> Activity list:
(a) According to the text on cytomegalovirus in transplant recipients, approximately what proportion of individuals in developing countries have been infected with HCMV?
(b) Continue the introduction on cytomegalovirus in transplant recipients from its last sentence.

> Selected text:

Key words: polymerase chain reaction, human cytomegalovirus, renal transplant, diagnosis, viral load
Abstract
Introduction
Human cytomegalovirus (HCMV) infection is a major cause of morbidity in immunosuppressed transplant recipients but, for the most part, it is a clinically silent infection in normal individuals (1). In developing countries approximately 100% of individuals have been infected with HCMV. Thus, in such locations it may be assumed that virtually all transplant donors and recipients will be HCMV positive since individuals generally maintain the virus in a latent form for life. This situation is clinically relevant since reactivation of an existing infection during immunosuppression is less likely to lead to symptomatic disease than a new infection (1,2). Thus, transplant programs in developing countries face a situation where detectable HCMV infection immediately following organ transplant is expected to be extremely frequent, but where symptomatic disease may be relatively rare. In this situation, diagnostic methodologies that permit silent infections to be distinguished from those that are likely to cause disease are of great importance. Furthermore, given the limited resources available for health care in most developing countries, both the sparing use of prophylactic chemotherapy and the simplicity and cost of the diagnostic assay are important considerations. Thus, the development of cost effective methods that might allow the rational use of preemptive chemotherapy in such situations is a priority.

Dataset entries
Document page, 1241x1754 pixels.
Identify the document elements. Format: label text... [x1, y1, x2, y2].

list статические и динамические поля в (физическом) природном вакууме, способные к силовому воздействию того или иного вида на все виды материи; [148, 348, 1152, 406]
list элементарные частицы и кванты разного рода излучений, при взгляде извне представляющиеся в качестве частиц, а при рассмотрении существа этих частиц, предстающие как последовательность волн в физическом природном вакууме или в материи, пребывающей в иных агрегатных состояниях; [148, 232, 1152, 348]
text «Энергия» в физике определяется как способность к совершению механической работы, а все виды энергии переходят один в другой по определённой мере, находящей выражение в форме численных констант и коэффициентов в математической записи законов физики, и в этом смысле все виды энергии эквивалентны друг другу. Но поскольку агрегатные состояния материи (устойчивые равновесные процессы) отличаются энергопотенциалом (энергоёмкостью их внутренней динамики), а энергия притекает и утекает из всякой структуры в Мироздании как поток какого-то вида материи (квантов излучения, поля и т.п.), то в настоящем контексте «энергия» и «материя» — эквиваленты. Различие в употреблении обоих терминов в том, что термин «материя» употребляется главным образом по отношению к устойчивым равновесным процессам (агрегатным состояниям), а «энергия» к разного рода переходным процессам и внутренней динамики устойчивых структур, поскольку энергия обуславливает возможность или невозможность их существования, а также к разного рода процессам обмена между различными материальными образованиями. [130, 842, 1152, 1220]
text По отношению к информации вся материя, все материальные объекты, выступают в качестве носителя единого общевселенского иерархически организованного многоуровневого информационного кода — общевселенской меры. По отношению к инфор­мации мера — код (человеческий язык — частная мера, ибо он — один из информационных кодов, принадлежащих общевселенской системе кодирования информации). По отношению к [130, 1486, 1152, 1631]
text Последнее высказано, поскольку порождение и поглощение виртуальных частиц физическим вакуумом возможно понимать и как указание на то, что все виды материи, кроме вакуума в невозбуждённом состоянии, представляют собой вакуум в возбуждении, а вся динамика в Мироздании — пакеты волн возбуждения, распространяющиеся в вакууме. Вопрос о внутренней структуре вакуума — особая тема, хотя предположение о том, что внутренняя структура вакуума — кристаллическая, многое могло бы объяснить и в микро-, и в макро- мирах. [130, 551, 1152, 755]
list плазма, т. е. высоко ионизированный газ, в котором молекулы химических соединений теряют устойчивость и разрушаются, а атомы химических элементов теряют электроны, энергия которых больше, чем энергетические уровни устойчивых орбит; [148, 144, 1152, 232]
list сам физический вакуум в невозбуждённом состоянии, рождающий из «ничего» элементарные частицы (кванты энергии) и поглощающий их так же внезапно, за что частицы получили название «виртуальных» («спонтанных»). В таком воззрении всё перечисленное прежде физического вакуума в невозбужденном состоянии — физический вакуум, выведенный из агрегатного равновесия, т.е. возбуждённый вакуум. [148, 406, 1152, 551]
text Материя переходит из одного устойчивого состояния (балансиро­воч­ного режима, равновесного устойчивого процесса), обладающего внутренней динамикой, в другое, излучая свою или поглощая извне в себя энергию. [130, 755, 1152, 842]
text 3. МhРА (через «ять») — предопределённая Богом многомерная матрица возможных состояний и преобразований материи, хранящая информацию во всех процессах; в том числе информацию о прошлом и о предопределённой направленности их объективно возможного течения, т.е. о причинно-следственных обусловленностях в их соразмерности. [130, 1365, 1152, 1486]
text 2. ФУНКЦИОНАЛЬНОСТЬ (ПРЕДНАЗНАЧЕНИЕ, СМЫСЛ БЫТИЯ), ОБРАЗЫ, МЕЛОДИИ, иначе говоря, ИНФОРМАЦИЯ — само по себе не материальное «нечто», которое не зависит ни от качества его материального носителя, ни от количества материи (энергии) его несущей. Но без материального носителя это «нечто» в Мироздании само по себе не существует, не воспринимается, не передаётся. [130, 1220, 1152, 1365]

> Replies:
(a) Approximately 100%.

(b)
The quantification of HCMV infection using the polymerase chain reaction (PCR) appears to be a powerful option for distinguishing transplant patients with low level HCMV infections from those with clinically relevant infections requiring treatment. Several PCR-based methods for the assessment of HCMV viral load have been reported, including semi-quantitative analysis, such as end-point dilution, or quantitative competitive PCR. Irrespective of the use of semi-quantitative or quantitative methods, there is evidence that the quantitation of HCMV genomes permits the differentiation between clinically relevant symptomatic HCMV infections and clinically unimportant CMV DNAemia (3-6). Competitive methods are proving to be the most accurate for quantification by PCR, but they are technically difficult to perform and to use routinely in clinical laboratories. In contrast, semi-quantitative methods are more easily applicable to laboratories in which PCR is regularly performed.
In this study we have assessed the use of a semi-quantitative PCR assay for HCMV DNA in renal transplant recipients in Brazil, a developing country where virtually 100% of both receptors and donors are seropositive for CMV. We have used a technical approach that is extremely simple and cost effective, allowing immediate implementation in any laboratory where basic PCR techniques are established.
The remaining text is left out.